The FBI has returned a 500-year-old stolen document signed by Spanish conquistador Hernán Cortés to Mexico.

The manuscript page was penned in 1527 and is one of 15 pages thought to have been swiped from Mexico’s national archives between 1985 and 1993, the US investigatory agency said.

The page – which describes payments made for supplies for expeditions – was discovered in the US and repatriated on Wednesday.

Cortés was an explorer who brought about the end of the Aztec empire and helped pave the way for the Spanish colonisation of the Americas. The manuscript details plans for his journey across what would become New Spain.

At its height, the colony stretched across much of western and central North America, and into Latin America.

The previously missing document was written after Cortés had been made the governor of New Spain by the Spanish crown.

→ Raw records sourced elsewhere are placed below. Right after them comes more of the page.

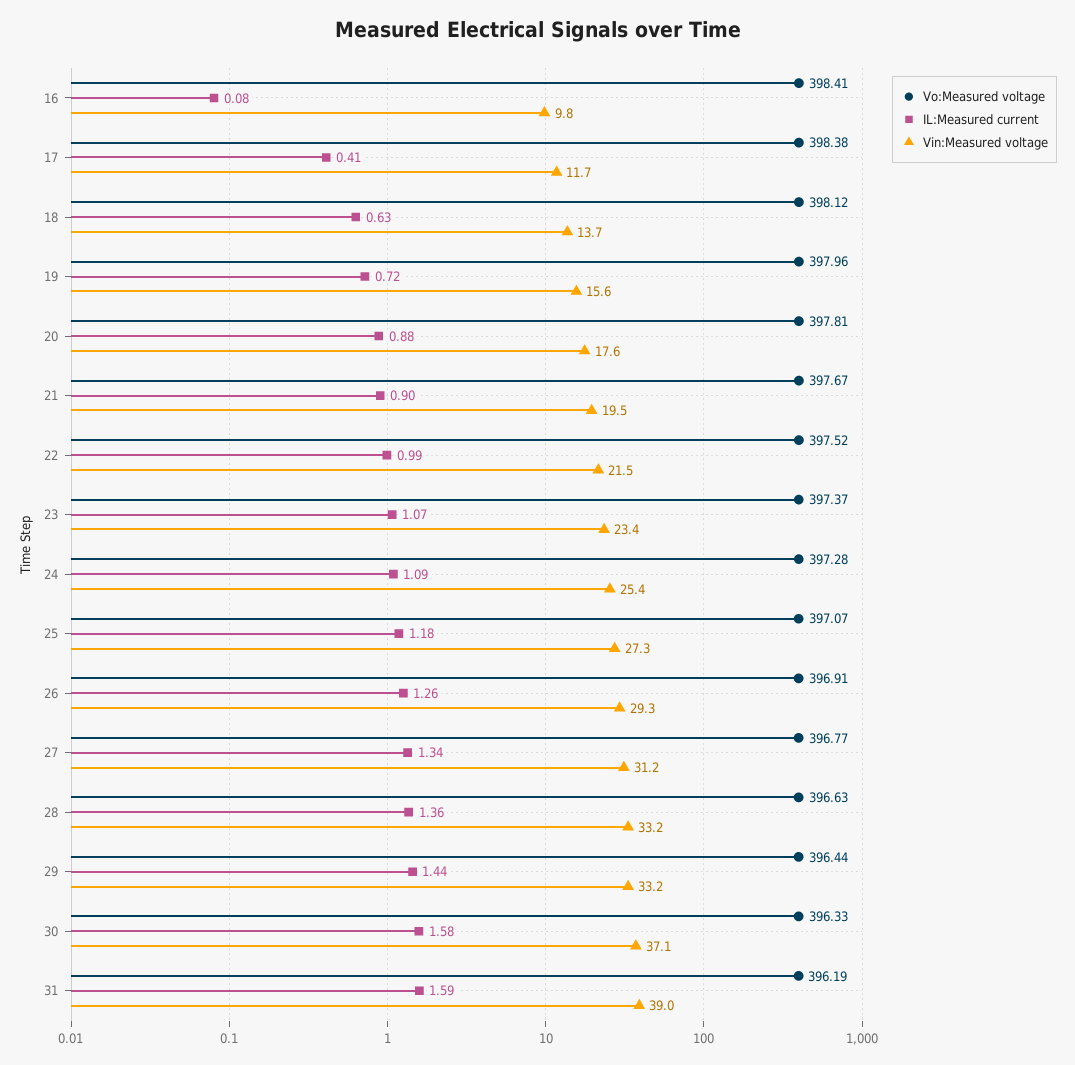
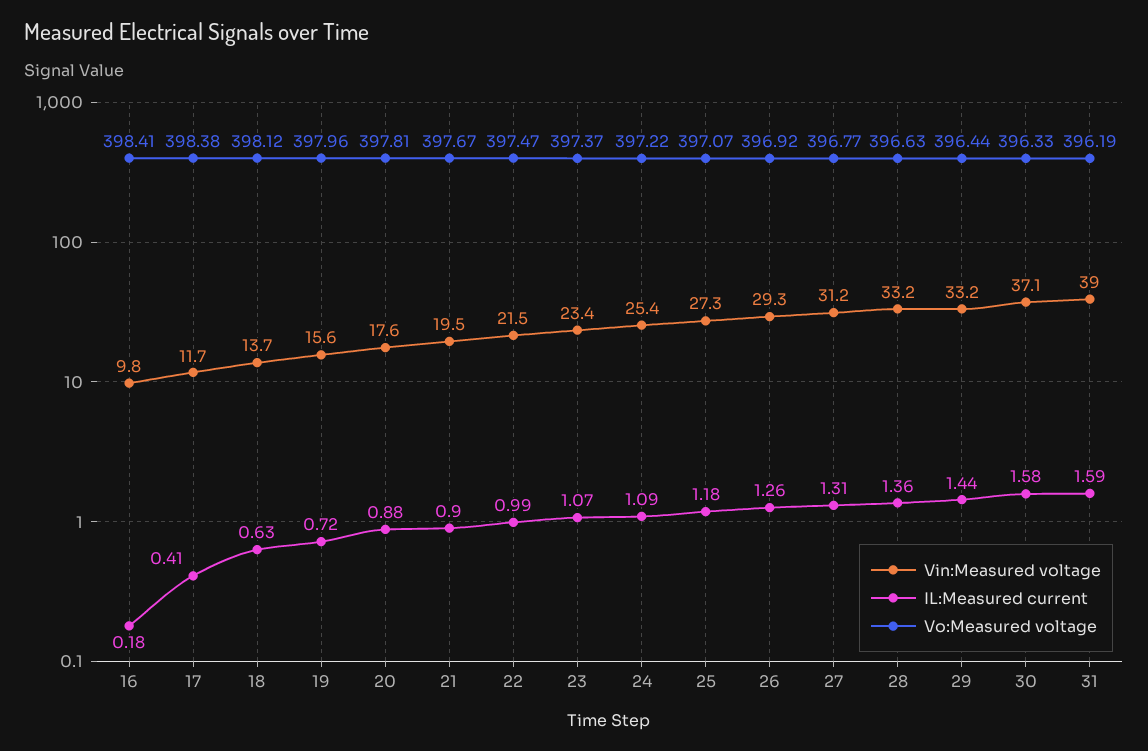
  {
    "Vo:Measured voltage": {
      "16": 398.41,
      "17": 398.38,
      "18": 398.12,
      "19": 397.96,
      "20": 397.81,
      "21": 397.67,
-     "22": 397.52,
+     "22": 397.47,
      "23": 397.37,
-     "24": 397.28,
+     "24": 397.22,
      "25": 397.07,
-     "26": 396.91,
+     "26": 396.92,
      "27": 396.77,
      "28": 396.63,
      "29": 396.44,
      "30": 396.33,
      "31": 396.19
    },
    "IL:Measured current": {
-     "16": 0.08,
+     "16": 0.18,
      "17": 0.41,
      "18": 0.63,
      "19": 0.72,
      "20": 0.88,
      "21": 0.9,
      "22": 0.99,
      "23": 1.07,
      "24": 1.09,
      "25": 1.18,
      "26": 1.26,
-     "27": 1.34,
+     "27": 1.31,
      "28": 1.36,
      "29": 1.44,
      "30": 1.58,
      "31": 1.59
    },
    "Vin:Measured voltage": {
      "16": 9.8,
      "17": 11.7,
      "18": 13.7,
      "19": 15.6,
      "20": 17.6,
      "21": 19.5,
      "22": 21.5,
      "23": 23.4,
      "24": 25.4,
      "25": 27.3,
      "26": 29.3,
      "27": 31.2,
      "28": 33.2,
      "29": 33.2,
      "30": 37.1,
      "31": 39
    }
  }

Mexico’s national archives had counted the document among a collection of papers signed by Cortés – but found 15 pages were missing when it was put on microfilm in 1993.

The recovered page bore a number written in wax that archivists had applied in 1985-1986, suggesting it had been stolen between the two cataloguing periods.

The Mexican government requested the assistance of the FBI’s art crime team in finding the missing documents in 2024, providing notes on which pages had been taken and how certain pages had been torn.

The FBI said open-source research revealed the document was located in the US.

The agency did not reveal exactly where the manuscript page was found or who had owned it when it was seized.

No one will face prosecution over the theft as the page had “changed hands several times” since it was stolen, according to Special Agent Jessica Dittmer of the FBI’s art crime team.

The document “really gives a lot of flavour as to the planning and preparation for uncharted territory back then”, she said, outlining “the payment of pesos of common gold for expenses in preparation for discovery of the spice lands”.

The so-called “spice lands” were areas of eastern and southern Asia. Europeans sought to find a quicker trade route with these areas by sailing west, but in doing so landed on the Americas instead.

Cortés would go on to explore north-western Mexico and the Baja California peninsula.

The document’s repatriation comes at a time of political tension between Mexico and the US over tariffs imposed by the Trump administration and illegal migration across the US-Mexico border.

But the FBI says that, as one of the largest consumers of antiquities, the US had a responsibility to counter the trafficking of artefacts.

Ms Dittmer said: “Pieces like this are considered protected cultural property and represent valuable moments in Mexico’s history, so this is something that the Mexicans have in their archives for the purpose of understanding history better.”

The FBI said it was determined to locate and repatriate the other pages still missing from the collection.

Another document signed by Cortés was returned to Mexico by the FBI in 2023.